No Deposit to Buy Your Home? Your Options Explained

No Deposit to Buy Your Home? Your Options Explained

Raising a deposit for your new home is never easy, how can you save when you have ongoing rent, bills, car payments… The list goes on, and if you do not have kindly family members who are prepared to offer you a helping hand you may feel like giving up and moving into private rented accommodation.

Typically lenders request 5% of the purchase price as a deposit, but as house prices have soared over the last few years even a 5% deposit can be thousands of pounds. Add to this the cost of legal and mortgage fees, stamp duty and valuation fees, a property costing £150,000 will easily eat into £10,000, not small change! Added to this, raising a mortgage for the remaining £142,500 will require an income totalling £35,500, and monthly mortgage payments of more than £850.00.

The Government have recognised that first time buyers need that vital helping hand, and they have taken generous steps in making your first home attainable. In addition reputable builders such as Barratts and David Wilson Homes, to name only 2, are offering schemes which eliminate the need for a deposit.

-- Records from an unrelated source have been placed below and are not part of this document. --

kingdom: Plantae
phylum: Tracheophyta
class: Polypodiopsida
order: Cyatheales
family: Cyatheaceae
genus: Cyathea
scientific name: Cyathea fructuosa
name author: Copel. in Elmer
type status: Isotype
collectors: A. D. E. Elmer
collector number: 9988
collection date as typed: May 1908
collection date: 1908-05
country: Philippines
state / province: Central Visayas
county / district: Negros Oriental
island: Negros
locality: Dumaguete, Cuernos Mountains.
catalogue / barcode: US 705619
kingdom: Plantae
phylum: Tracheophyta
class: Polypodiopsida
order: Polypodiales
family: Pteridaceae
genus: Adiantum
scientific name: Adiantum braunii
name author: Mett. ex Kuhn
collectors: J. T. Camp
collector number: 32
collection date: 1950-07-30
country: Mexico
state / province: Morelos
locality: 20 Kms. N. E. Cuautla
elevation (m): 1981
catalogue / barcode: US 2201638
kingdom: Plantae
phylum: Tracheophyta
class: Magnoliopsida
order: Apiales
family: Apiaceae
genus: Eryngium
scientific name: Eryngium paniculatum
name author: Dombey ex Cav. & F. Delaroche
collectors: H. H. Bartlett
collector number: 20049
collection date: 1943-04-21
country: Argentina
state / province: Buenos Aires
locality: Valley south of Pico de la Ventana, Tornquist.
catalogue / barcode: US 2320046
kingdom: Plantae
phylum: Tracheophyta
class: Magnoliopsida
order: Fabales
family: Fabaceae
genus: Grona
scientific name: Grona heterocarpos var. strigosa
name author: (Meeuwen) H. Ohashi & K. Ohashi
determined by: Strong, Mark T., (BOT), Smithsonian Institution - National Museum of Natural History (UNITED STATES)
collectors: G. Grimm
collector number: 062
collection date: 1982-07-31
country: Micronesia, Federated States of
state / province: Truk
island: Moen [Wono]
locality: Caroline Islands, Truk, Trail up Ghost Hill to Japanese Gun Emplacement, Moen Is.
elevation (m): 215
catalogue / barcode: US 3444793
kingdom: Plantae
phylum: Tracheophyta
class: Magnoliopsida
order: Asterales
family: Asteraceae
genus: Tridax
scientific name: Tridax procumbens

While they will not simply hand over £10,000, they have introduced shared ownership schemes which dramatically reduce the financial outlay required, as little as £2500 can be sufficient.

The Government Shared Ownership Scheme

It works for 2 reasons. The mortgage amount you need to raise initially is much lower and therefore accommodates lower incomes, secondly the mortgage and rental payments are equal to, or only a little higher than renting a property completely (and paying the landlords mortgage).

Example: Jack and Kate are first time buyers earning £15,000 each. They each have 1 loan costing £120 per month for each loan.

The property they want to buy is valued at £180,000, and they wish to purchase a 50% share, raising a mortgage of £60,000. The rental payment for the remaining share is £150 per month.

Jack and Kate’s incomes and outgoings will allow them to borrow up to £100,000, so £60,000 is comfortable for them, the mortgage payments will be in the region of £430.00 per month. And the best bit? While a deposit would be great, they could opt for 100% of their share!

After paying the mortgage, the rental and their loans, Jack and Kate will be left with around £1000 per month for remaining bills.

When the couple’s income increases they will be able to buy an additional share of the property.

Builders Shared Equity

This is similar to the Shared Ownership, but you will own the property jointly with the Builder and not a Housing Association.

A builder will offer a new home at typically 75% of the property value. So, if the property is valued at £200,000 you will raise a mortgage for £150,000. You do not pay rent to the builder for the remaining 25% but usually have to buy the remaining share within 10 years at market value.

Lenders are happy to accept the builders share as a deposit, saving you a massive £10,000 on the deposit alone.

The housing market will slowly grind to a halt without first time buyers, Shared ownership provides glimmer of optimism in dark mortgage market.